Thenewwwguy
Emperor
- Joined
- May 12, 2020
- Messages
- 1,507
i think aqueducts still give them more housing, but i may be wrong.Hardly things you build yourself... since you cannot magically make plantation luxuries (or bananas) simply "appear"... you are pretty much limited by the map.
Careful city planning (using fancy map pins and whatnot) sounds nice, etc. until iron and horses appear and completely ruin all your well-laid plans.
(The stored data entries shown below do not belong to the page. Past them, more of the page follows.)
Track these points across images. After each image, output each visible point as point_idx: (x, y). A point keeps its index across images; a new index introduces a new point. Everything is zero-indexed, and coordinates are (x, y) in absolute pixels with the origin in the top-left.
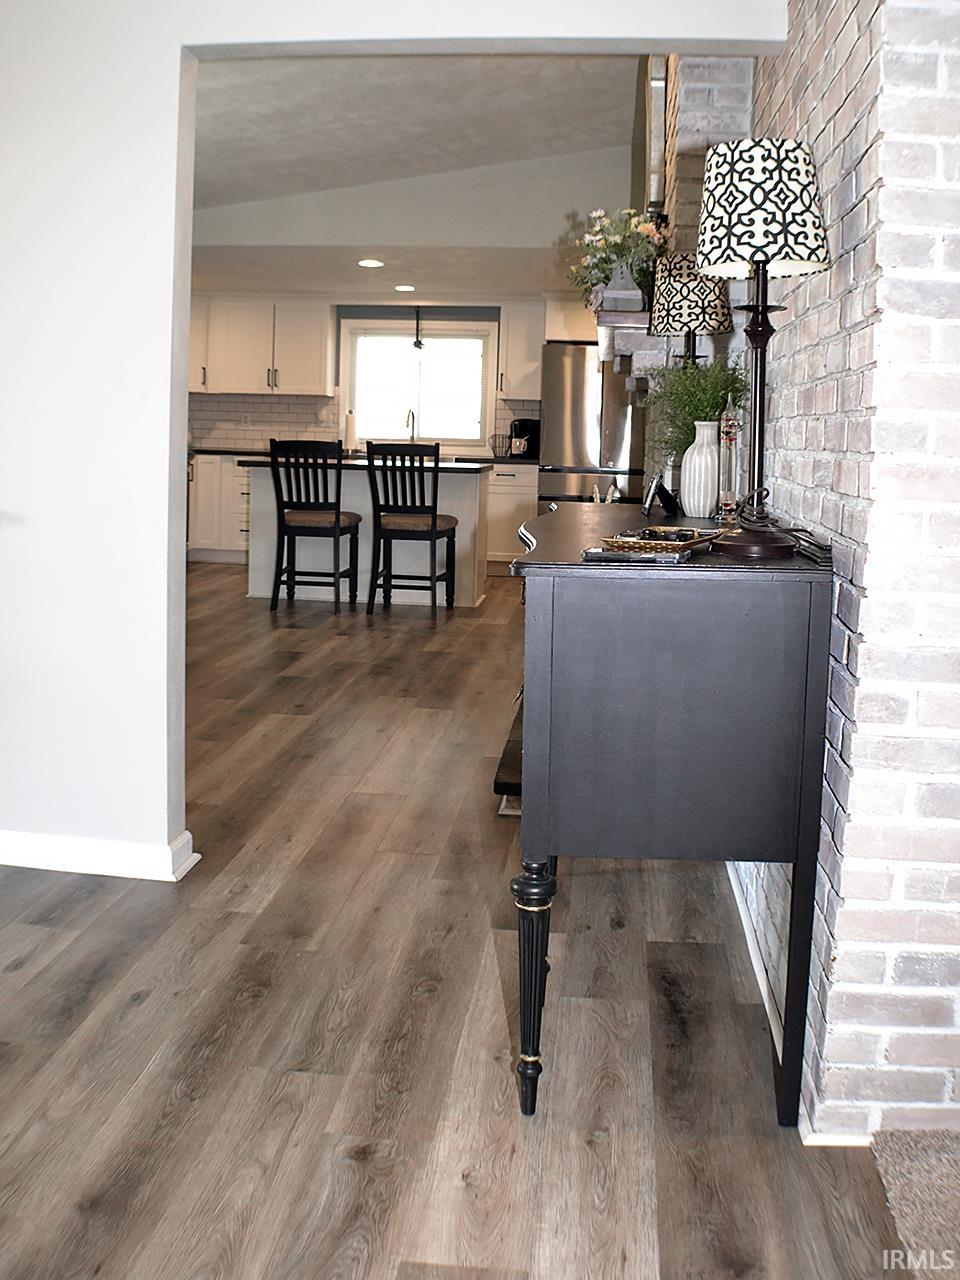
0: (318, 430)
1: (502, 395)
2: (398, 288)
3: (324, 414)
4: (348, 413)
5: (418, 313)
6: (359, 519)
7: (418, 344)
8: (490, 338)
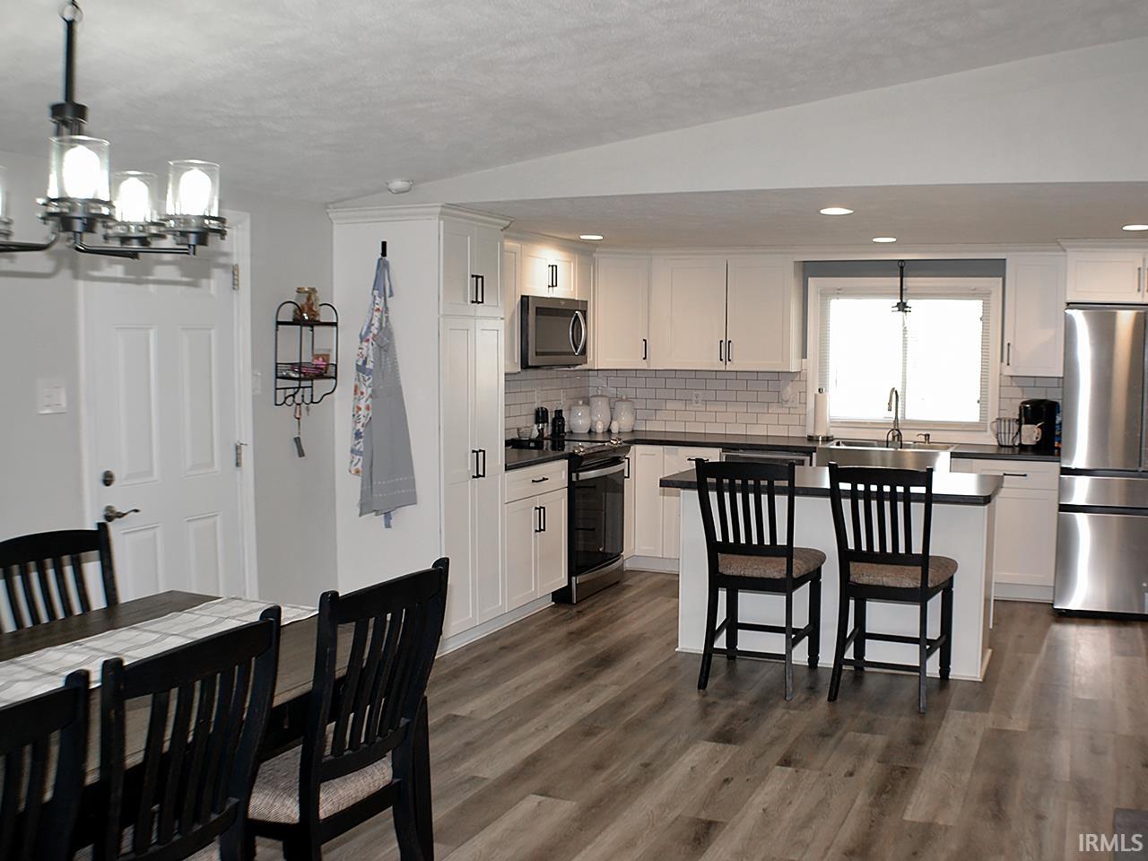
0: (780, 411)
1: (1008, 371)
2: (875, 240)
3: (789, 391)
4: (817, 392)
5: (902, 268)
6: (821, 558)
7: (902, 307)
8: (993, 297)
And people are acting like Maya is the only civ that can settle without water... ummm hello, ever heard of granaries anyone (not to mention things like stepwells and mekewaps) and I still maintain that early farms are a very bad way to spend your builder charges. All new cities will need 2 builders to get them going instead of one (one for farms on tiles that you would never work early and another for plantations which you need for your campi) and that is A LOT of early gold or production wasted.
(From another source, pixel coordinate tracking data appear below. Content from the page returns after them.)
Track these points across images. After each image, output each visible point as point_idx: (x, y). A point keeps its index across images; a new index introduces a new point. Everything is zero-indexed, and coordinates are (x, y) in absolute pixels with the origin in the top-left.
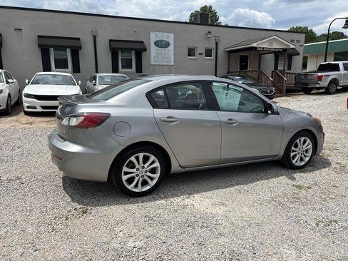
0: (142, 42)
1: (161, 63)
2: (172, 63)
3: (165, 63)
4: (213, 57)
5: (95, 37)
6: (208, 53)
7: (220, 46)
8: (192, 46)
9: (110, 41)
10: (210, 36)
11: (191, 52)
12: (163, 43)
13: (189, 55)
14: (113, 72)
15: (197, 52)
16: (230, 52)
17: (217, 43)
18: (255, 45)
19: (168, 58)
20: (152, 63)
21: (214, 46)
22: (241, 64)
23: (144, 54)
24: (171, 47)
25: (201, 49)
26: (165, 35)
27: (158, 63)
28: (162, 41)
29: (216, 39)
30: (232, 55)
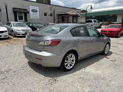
0: (27, 10)
1: (35, 18)
2: (39, 18)
3: (36, 18)
4: (53, 17)
5: (6, 6)
6: (51, 15)
7: (55, 13)
8: (45, 12)
9: (13, 8)
10: (52, 9)
11: (45, 14)
12: (35, 10)
13: (45, 15)
14: (15, 21)
15: (47, 15)
16: (59, 15)
17: (54, 12)
18: (68, 13)
19: (37, 16)
20: (31, 18)
22: (62, 20)
23: (28, 14)
24: (38, 12)
26: (35, 7)
27: (33, 18)
28: (34, 10)
29: (54, 10)
30: (59, 16)
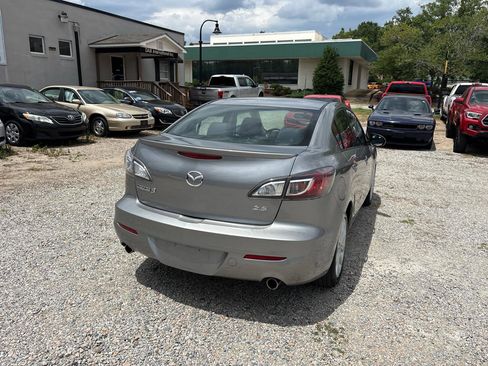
2: (4, 62)
4: (73, 56)
6: (64, 48)
7: (81, 38)
8: (36, 33)
10: (66, 20)
11: (36, 44)
13: (32, 49)
15: (46, 45)
16: (98, 51)
17: (76, 34)
18: (143, 44)
21: (73, 39)
22: (114, 71)
25: (51, 40)
29: (74, 27)
30: (102, 55)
Any civ can settle a waterless city if the tiles are worth it. It's just that the other civs get a bonus for settling next to water, and that Maya completely forfeits that bonus to begin with in exchange for stronger farms (so not worth it IMO).
Worst of all for a science civ, you will most likely go for industrial zones, but you wont have any incentive to build aqueducts (I guess dams are still fine) since, if I understand the mechanics correctly, gaining housing as if it has freshwater = 0 housing for Maya.
the half-cost campuses are the seller here. At worst, your observatory will be +3 if you surround it with farms. that’s still pretty good considering you get it twice as early as a theoretical opponent with a campus. the only thing maya could benefit from is a builder to start imo, because I agree they may have a slow and difficult Ancient era, but my guess is the classical era will make them snowball really hard. They look really good.